Mesmo assim, se com a análise da ADI nº 4.451/DF também se fizer uma leitura
minuciosa do acórdão proferido na ADPF nº 130/DF, torna-se possível extrair pelo menos
duas conclusões interessantes acerca do tema:
A primeira delas é a de que a liberdade de expressão, em que pese não existir direito
de natureza absoluta em nossa ordem jurídica, é um direito pleno, cujos limites não devem ser
outros senão aqueles expressamente ditos na Constituição Federal.
Primeiro: o humor pelo humor, dito assim aquele que não traz em si tons de crítica,
pensamento ou opinião, também teria a mesma proteção que a crítica humorística?

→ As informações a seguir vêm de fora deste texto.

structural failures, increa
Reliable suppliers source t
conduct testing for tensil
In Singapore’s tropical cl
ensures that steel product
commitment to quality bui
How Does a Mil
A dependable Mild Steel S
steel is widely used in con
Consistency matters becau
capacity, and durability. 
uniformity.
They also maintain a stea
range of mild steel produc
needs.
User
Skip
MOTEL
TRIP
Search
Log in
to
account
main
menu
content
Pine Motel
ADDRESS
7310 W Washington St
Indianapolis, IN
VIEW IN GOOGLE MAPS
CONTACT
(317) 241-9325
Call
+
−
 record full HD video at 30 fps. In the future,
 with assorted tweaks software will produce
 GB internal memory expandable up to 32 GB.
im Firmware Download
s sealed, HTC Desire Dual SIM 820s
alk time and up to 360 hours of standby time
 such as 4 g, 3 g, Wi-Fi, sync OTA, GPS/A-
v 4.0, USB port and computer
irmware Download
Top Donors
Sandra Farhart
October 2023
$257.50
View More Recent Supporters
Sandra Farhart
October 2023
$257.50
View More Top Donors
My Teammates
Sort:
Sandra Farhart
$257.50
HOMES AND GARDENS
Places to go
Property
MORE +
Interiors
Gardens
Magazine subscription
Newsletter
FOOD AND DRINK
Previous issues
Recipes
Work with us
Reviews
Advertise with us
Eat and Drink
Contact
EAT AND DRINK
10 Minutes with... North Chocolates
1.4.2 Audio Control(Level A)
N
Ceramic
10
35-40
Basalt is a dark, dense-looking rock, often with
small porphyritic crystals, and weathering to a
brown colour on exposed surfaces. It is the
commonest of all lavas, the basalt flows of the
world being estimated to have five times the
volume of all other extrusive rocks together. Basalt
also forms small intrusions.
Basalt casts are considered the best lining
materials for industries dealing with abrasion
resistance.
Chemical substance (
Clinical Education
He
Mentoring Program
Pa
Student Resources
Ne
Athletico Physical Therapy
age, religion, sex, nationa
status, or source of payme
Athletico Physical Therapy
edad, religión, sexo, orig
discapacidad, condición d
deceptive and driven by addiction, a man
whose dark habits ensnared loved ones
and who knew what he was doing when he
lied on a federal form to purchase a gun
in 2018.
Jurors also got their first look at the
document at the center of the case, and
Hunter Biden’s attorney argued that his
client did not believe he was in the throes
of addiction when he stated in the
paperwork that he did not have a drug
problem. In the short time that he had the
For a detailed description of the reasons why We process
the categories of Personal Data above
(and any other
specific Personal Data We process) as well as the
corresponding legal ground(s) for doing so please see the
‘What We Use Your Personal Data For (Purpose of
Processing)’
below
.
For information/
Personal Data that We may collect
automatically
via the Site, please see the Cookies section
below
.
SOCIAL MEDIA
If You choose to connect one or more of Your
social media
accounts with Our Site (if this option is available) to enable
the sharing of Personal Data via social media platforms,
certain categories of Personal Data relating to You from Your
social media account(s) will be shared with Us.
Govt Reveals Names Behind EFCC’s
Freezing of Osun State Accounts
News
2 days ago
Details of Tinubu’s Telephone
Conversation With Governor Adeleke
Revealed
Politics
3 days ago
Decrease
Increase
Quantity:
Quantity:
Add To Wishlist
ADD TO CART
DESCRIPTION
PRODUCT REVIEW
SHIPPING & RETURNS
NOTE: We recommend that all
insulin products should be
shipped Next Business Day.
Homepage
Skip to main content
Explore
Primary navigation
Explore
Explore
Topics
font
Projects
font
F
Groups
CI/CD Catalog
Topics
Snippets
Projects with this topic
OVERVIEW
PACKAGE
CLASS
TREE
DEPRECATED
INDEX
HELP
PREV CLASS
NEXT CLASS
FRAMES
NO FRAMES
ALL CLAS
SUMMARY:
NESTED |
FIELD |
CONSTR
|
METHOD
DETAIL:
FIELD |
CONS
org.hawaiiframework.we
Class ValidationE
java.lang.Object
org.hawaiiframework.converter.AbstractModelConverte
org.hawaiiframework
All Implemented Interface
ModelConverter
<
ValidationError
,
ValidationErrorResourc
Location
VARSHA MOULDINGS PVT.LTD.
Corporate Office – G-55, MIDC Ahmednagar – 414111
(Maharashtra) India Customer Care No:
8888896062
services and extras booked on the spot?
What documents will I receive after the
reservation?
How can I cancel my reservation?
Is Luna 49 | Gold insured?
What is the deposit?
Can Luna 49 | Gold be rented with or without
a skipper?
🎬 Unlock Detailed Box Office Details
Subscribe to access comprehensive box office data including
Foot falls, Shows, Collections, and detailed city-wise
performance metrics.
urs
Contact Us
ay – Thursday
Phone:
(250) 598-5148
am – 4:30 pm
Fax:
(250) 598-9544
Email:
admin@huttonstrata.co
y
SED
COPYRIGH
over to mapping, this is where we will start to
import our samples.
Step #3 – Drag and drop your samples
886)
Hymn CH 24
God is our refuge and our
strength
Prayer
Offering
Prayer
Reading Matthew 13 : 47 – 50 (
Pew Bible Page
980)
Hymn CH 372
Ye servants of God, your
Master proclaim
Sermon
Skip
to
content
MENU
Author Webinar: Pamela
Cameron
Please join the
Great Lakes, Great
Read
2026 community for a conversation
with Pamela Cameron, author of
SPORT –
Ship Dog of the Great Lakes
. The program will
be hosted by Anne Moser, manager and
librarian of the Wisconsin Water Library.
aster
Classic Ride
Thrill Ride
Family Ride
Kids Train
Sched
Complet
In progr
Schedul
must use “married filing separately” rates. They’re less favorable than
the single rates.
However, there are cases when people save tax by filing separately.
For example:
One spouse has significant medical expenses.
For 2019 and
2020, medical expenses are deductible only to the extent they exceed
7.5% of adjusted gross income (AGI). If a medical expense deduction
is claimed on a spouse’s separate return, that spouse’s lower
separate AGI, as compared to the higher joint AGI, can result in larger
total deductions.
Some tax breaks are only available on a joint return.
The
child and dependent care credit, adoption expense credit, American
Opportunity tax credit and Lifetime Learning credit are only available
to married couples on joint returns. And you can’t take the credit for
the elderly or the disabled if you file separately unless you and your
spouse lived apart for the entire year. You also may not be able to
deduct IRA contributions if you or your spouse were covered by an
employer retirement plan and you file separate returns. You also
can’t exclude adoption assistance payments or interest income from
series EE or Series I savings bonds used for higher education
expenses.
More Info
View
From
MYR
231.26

Segundo: o humor fora dos holofotes da imprensa teria idêntica proteção que o humor
veiculado por ela, mesmo não guardando nenhuma relação com as mídias de comunicação
social, sendo tão somente uma forma de manifestação artística?
Essas são duas indagações cuja presente pesquisa, embasada na jurisprudência tímida
do Supremo Tribunal Federal, não conseguiu responder, e que também não foram abordadas
pela doutrina que trata sobre o tema, doutrina essa que, assim como nossa Corte, limitou-se a
tratar o humor como pura e simplesmente forma de manifestação de opiniões, críticas, ideias e
pensamentos, nada ingressando nas várias facetas que ele pode assumir, nem considerando
que ele pode ser objeto de riso e divertimento, a ser empunhado por qualquer cidadão, desde
um recôndito aluno em sala de aula até a figura de um grande humorista da televisão.
Portanto, quem sabe num futuro próximo tenhamos as respostas para essas perguntas,
haja vista que alguns tribunais, em especial o Superior Tribunal de Justiça, já têm consolidado
algumas margens de entendimentos sobre o humorismo e a liberdade de expressão nesse
sentido, o que nos permitirá avançar para questões mais complexas, a exemplo do controle a
priori do Poder Judiciário sobre os meios de comunicação ser ou não considerado censura,
discussão essa, aliás, que, apesar da tentativa de abordagem na ADI nº 4.451/DF, não recebeu
a devida atenção dos Ministros da Corte.